▸ **Stored data**
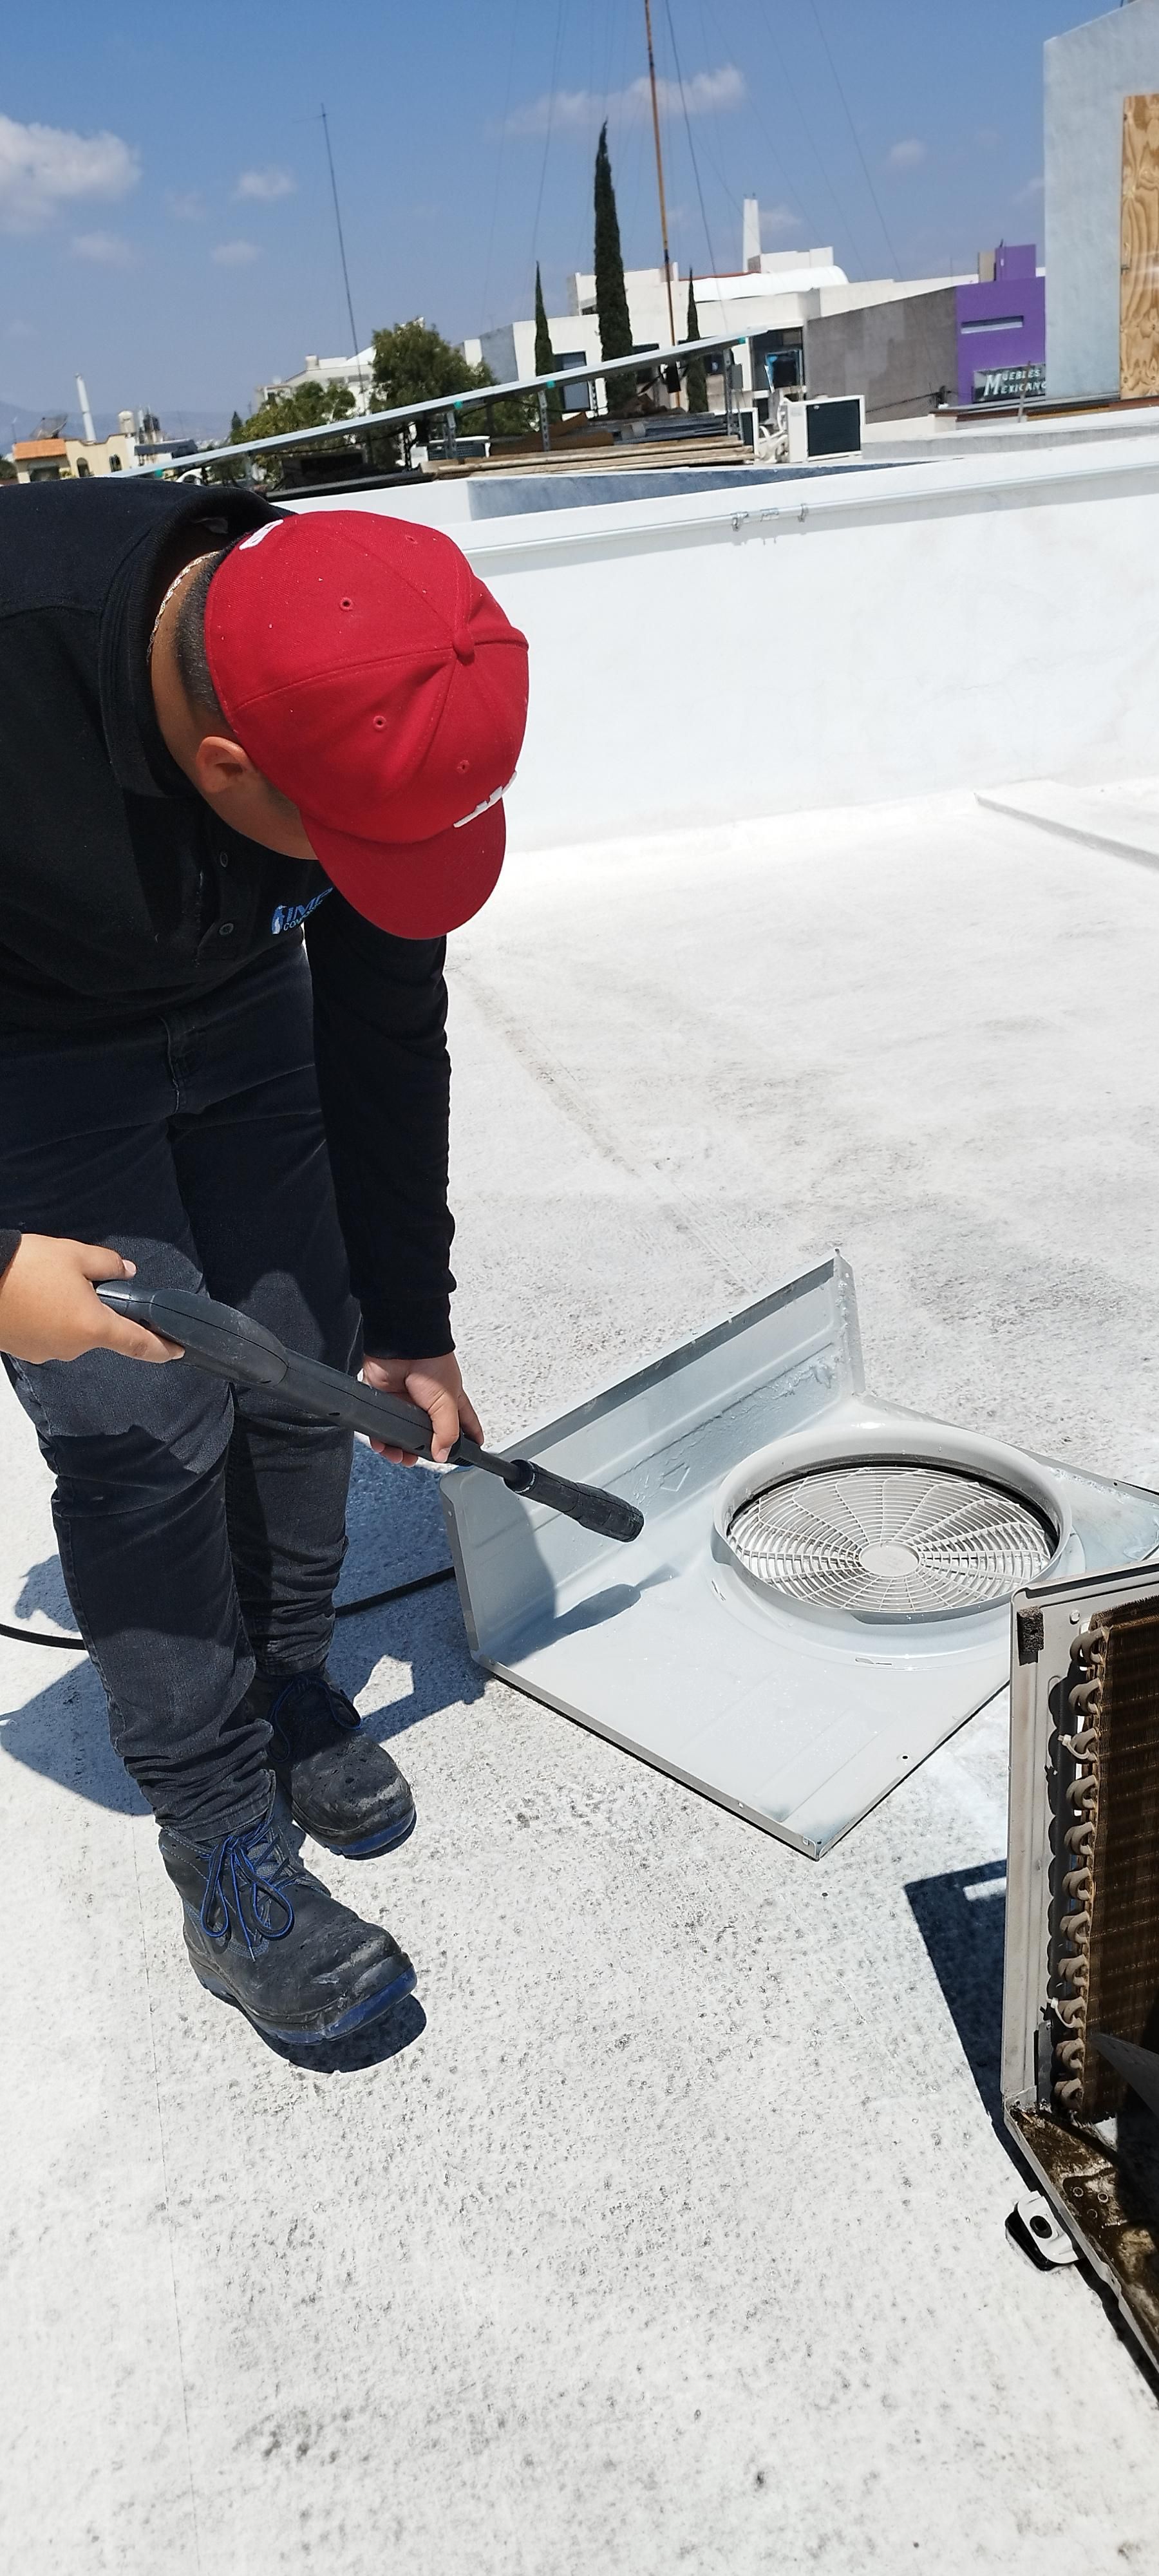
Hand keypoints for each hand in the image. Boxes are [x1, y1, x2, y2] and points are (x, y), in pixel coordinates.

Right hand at [0, 1237, 182, 1365]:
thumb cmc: (27, 1267)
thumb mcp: (75, 1255)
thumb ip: (108, 1265)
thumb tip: (126, 1271)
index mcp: (94, 1327)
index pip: (139, 1345)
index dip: (162, 1349)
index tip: (177, 1350)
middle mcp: (74, 1348)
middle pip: (100, 1332)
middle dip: (98, 1309)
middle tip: (81, 1280)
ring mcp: (48, 1352)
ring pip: (72, 1332)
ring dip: (70, 1312)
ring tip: (49, 1284)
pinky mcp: (27, 1351)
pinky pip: (49, 1334)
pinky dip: (49, 1319)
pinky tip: (34, 1296)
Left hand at [361, 1349, 483, 1465]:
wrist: (402, 1346)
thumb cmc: (430, 1363)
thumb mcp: (447, 1402)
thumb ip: (446, 1431)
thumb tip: (443, 1454)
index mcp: (450, 1402)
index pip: (464, 1424)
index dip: (470, 1438)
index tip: (472, 1451)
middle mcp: (428, 1404)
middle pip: (429, 1436)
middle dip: (425, 1451)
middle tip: (420, 1458)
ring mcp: (405, 1403)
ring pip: (403, 1435)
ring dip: (400, 1450)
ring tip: (400, 1457)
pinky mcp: (386, 1402)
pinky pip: (381, 1427)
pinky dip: (381, 1440)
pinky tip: (384, 1446)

▸ **What is needed**
Copy all lines above where "hand" is present.

▸ **Written response**
Hand keypoints for each hand in the image. Boxes are [x1, y1, x2, y2] and points are (x, y), in pixel coordinates.
Right hand at [0, 1237, 182, 1365]:
Left hand at [361, 1349, 483, 1465]:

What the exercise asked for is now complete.